GOING PUBLIC: William White, president and CEO of Coastway Bancorp, says that despite an IPO, the company doesn’t have any immediate expansion plans.
PBN FILE PHOTO/RUPERT WHITELEY
By Patricia Daddona PBN Staff Writer
Coastway Bankcorp Inc. became a publicly traded commodity on the Nasdaq stock exchange this year, retaining William A. White in the top position as president, director and CEO. Originally organized as a credit union in 1920 and converted to a community bank and mutual holding company in 2009, Coastway has nine local branches in Cranston, Providence, Warwick, East Providence, East Greenwich and Lincoln.
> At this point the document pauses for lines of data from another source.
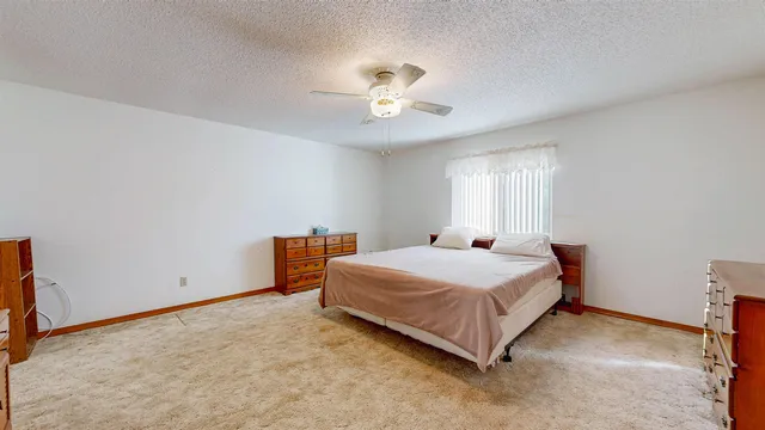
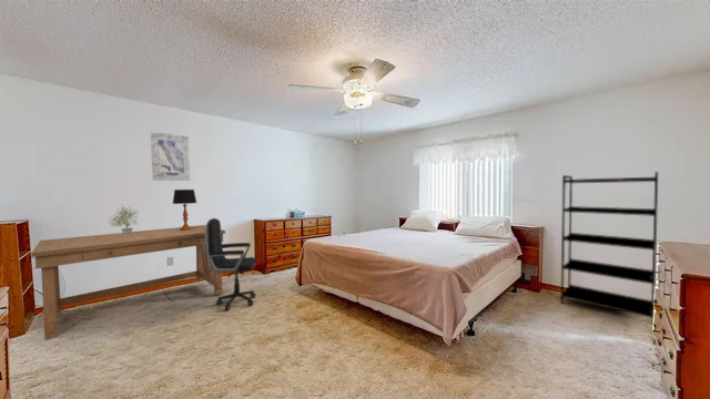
+ wall art [150,131,191,182]
+ potted plant [108,203,141,236]
+ desk [30,224,226,341]
+ shelving unit [560,171,659,326]
+ table lamp [172,188,197,231]
+ office chair [205,217,257,311]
White has led Coastway and its predecessor, Warwick Credit Union, since 1994. According to White, deposits have grown 29 percent over the last three years, through Sept. 30, 2013, from $262 million to $338 million; loan portfolios have grown 23 percent, from $257 million to $318 million; capital on hand has grown 8.9 percent, from $25 million to $27.5 million. Assets have grown 23 percent, from $309 million to $380 million.
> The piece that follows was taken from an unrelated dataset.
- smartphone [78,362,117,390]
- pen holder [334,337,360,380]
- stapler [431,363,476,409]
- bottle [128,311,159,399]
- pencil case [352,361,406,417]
PBN: Coastway Bancorp Inc. has been publicly traded since Jan. 15. What is the most important advantage that going public has brought to Coastway so far?
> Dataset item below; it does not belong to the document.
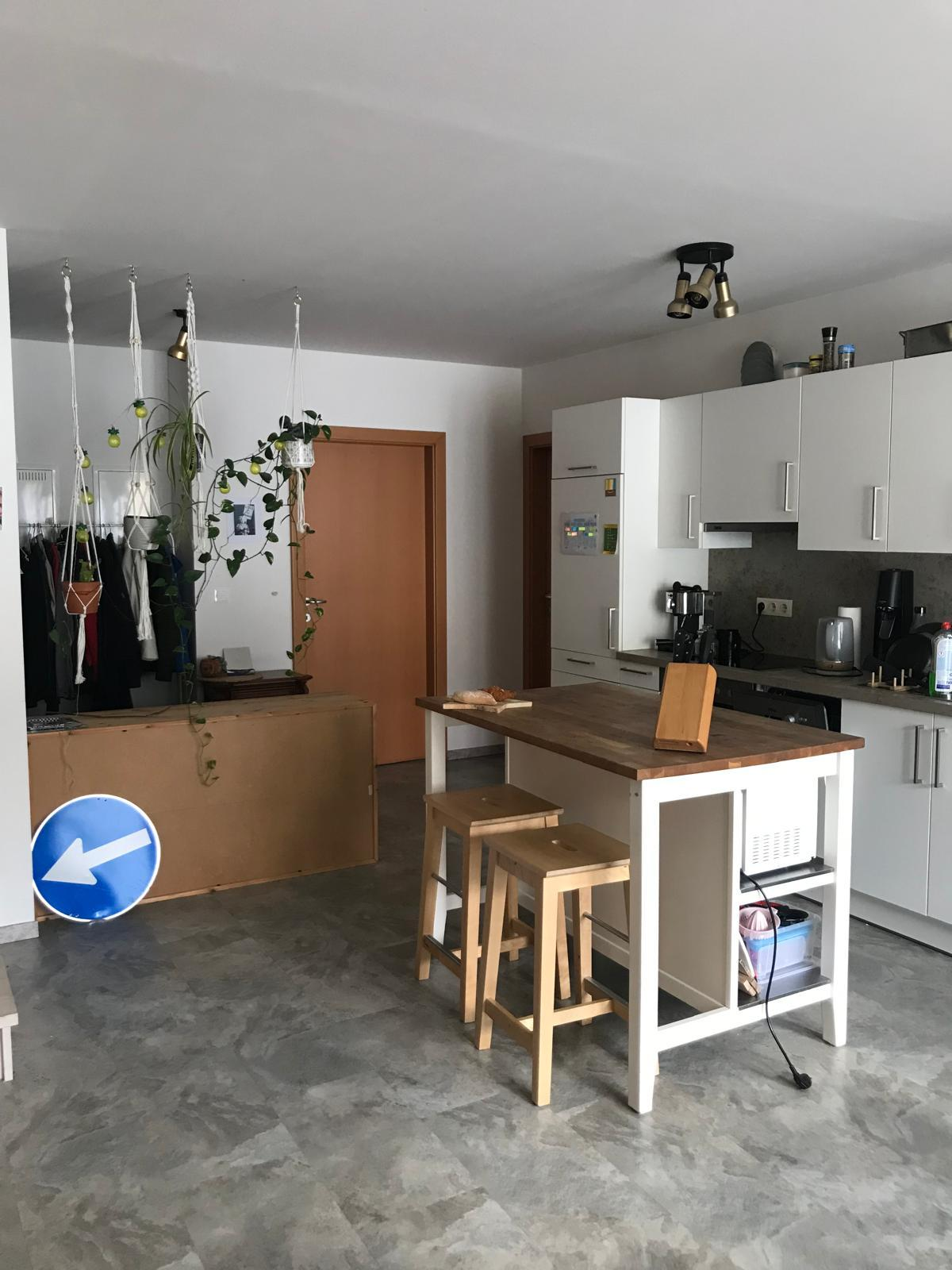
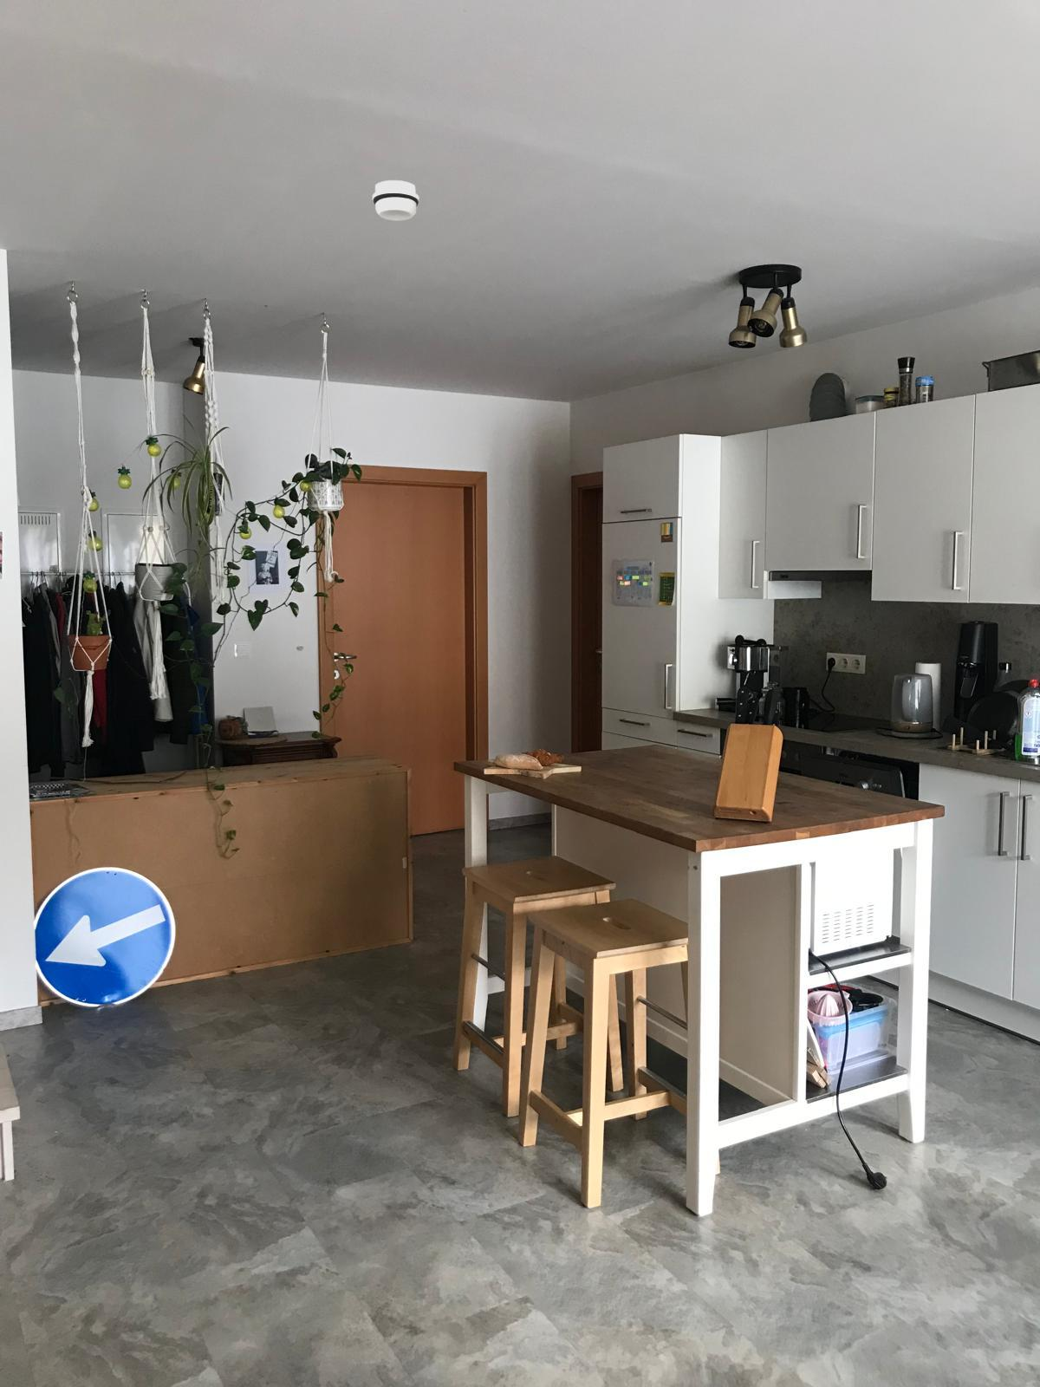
+ smoke detector [371,179,421,222]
WHITE: The additional capital to support additional growth. Basically, this will allow us to continue the successes we’ve had in both commercial and residential lending and continue to fill that need for a community bank.
PBN: How much has that additional capital amounted to?
WHITE: Gross proceeds from the offering were $48.3 million. We did OK. We’re allowed as a bank to leverage that capital. We’ll be using that as our basis to make additional loans.
PBN: Are there other advantages you are seeking or will seek to leverage through the IPO?
WHITE: No. Our plan basically calls for us to just use it to continue growth.
PBN: You have said the IPO was intended to raise more capital to meet the high demand for lending. How do you measure this high demand and what evidence do you have of it?
WHITE: If you go back and look at the numbers in the loan portfolio itself, in the three-year period from Dec. 30, 2010, it’s over $61 million [worth] of growth. To put those kinds of numbers on the books, you’ve got to have demand: in mortgage lending, first mortgages and in the commercial [area]. Demand comes from being available. We’ve got a good branch network. We’re out in the community making ourselves known. That results in demand coming in the door. We’ve certainly got the ability now and we did back then to meet that demand.